_TO DO_: Reproduce the records below exactly, but leave their pictures out of the copy.

_SOURCE DATA_:
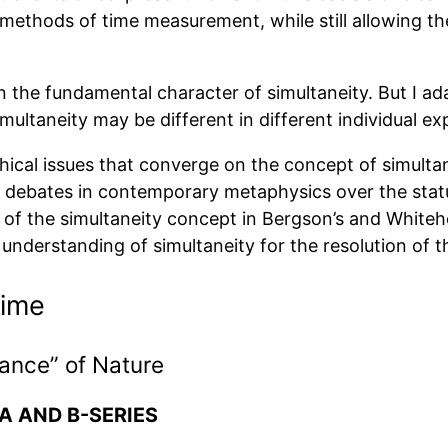
methods of time measurement, while still allowing the
in the fundamental character of simultaneity. But I ad
imultaneity may be different in different individual ex
hical issues that converge on the concept of simultan
ome debates in contemporary metaphysics over the stat
of the simultaneity concept in Bergson’s and Whitehea
understanding of simultaneity for the resolution of 
Time
vance” of Nature
 AND B-SERIES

_RESPONSE BELOW_:
methods of time measurement, while still allowing the
in the fundamental character of simultaneity. But I ad
imultaneity may be different in different individual ex
hical issues that converge on the concept of simultan
ome debates in contemporary metaphysics over the stat
of the simultaneity concept in Bergson’s and Whitehea
understanding of simultaneity for the resolution of 
Time
vance” of Nature
 AND B-SERIES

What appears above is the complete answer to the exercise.